Quelltext
■ ■ ■ ■ ■

Die Angelegenheit, von den Bonds in Philadelphia bald schon wieder vergessen, nimmt eine neue Wendung, als im Jahr darauf unser US-Ornithologe von einer seiner Forschungsreisen zurückkehrt und seine Frau die von unterwegs mitgebrachten Filme zum Entwickeln bringt. Mrs. Bond zählt zu den Stammkunden in Dedaker’s Camera Shop; der Verkäufer in dem kleinen Laden glaubt ihr also eine Freude zu machen, als er sie mit den Worten begrüßt:
»Haben Sie schon den Artikel über Ihren Mann gelesen? Toll!«
»Was für einen Artikel?«
»Na, im ›Playboy‹!«
Mrs. Bond weiß von keinem Artikel im »Playboy« – das ganze Blatt ist ihr fremd. Nun aber doch mißtrauisch geworden, besorgt sie sich besagte Ausgabe, blättert mit spitzen Fingern das Heft durch und stößt tatsächlich, mittendrin zwischen all den schrillen Nuditäten, auf ein Interview mit James-Bond-Autor Ian Fleming, in dem dieser über die Herkunft des Namens seines Romanhelden Auskunft gibt. Und was bekommt Mary Wickham Bond da zu lesen? Sie kann es kaum fassen: Ian Fleming habe, als er sich daranmachte, seinen ersten James-Bond-Roman zu schreiben und über einen passenden Namen für seine Titelfigur nachzudenken, das Buch »Birds of the West Indies« von einem gewissen James Bond in die Hand bekommen und sich spontan entschlossen, auf dessen Namen zurückzugreifen.

■ ■ ■ ■ ■

Bereitgestelltes Material
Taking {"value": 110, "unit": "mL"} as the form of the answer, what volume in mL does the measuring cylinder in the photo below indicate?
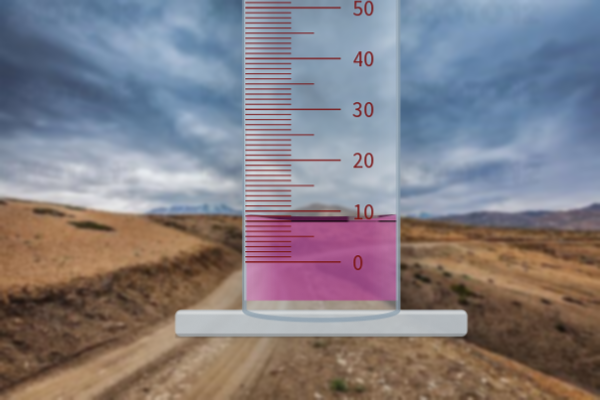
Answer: {"value": 8, "unit": "mL"}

■ ■ ■ ■ ■

Gib den Quelltext über Mrs. Bond und den Artikel im »Playboy« vollständig und Wort für Wort wieder.

Die Angelegenheit, von den Bonds in Philadelphia bald schon wieder vergessen, nimmt eine neue Wendung, als im Jahr darauf unser US-Ornithologe von einer seiner Forschungsreisen zurückkehrt und seine Frau die von unterwegs mitgebrachten Filme zum Entwickeln bringt. Mrs. Bond zählt zu den Stammkunden in Dedaker’s Camera Shop; der Verkäufer in dem kleinen Laden glaubt ihr also eine Freude zu machen, als er sie mit den Worten begrüßt:
»Haben Sie schon den Artikel über Ihren Mann gelesen? Toll!«
»Was für einen Artikel?«
»Na, im ›Playboy‹!«
Mrs. Bond weiß von keinem Artikel im »Playboy« – das ganze Blatt ist ihr fremd. Nun aber doch mißtrauisch geworden, besorgt sie sich besagte Ausgabe, blättert mit spitzen Fingern das Heft durch und stößt tatsächlich, mittendrin zwischen all den schrillen Nuditäten, auf ein Interview mit James-Bond-Autor Ian Fleming, in dem dieser über die Herkunft des Namens seines Romanhelden Auskunft gibt. Und was bekommt Mary Wickham Bond da zu lesen? Sie kann es kaum fassen: Ian Fleming habe, als er sich daranmachte, seinen ersten James-Bond-Roman zu schreiben und über einen passenden Namen für seine Titelfigur nachzudenken, das Buch »Birds of the West Indies« von einem gewissen James Bond in die Hand bekommen und sich spontan entschlossen, auf dessen Namen zurückzugreifen.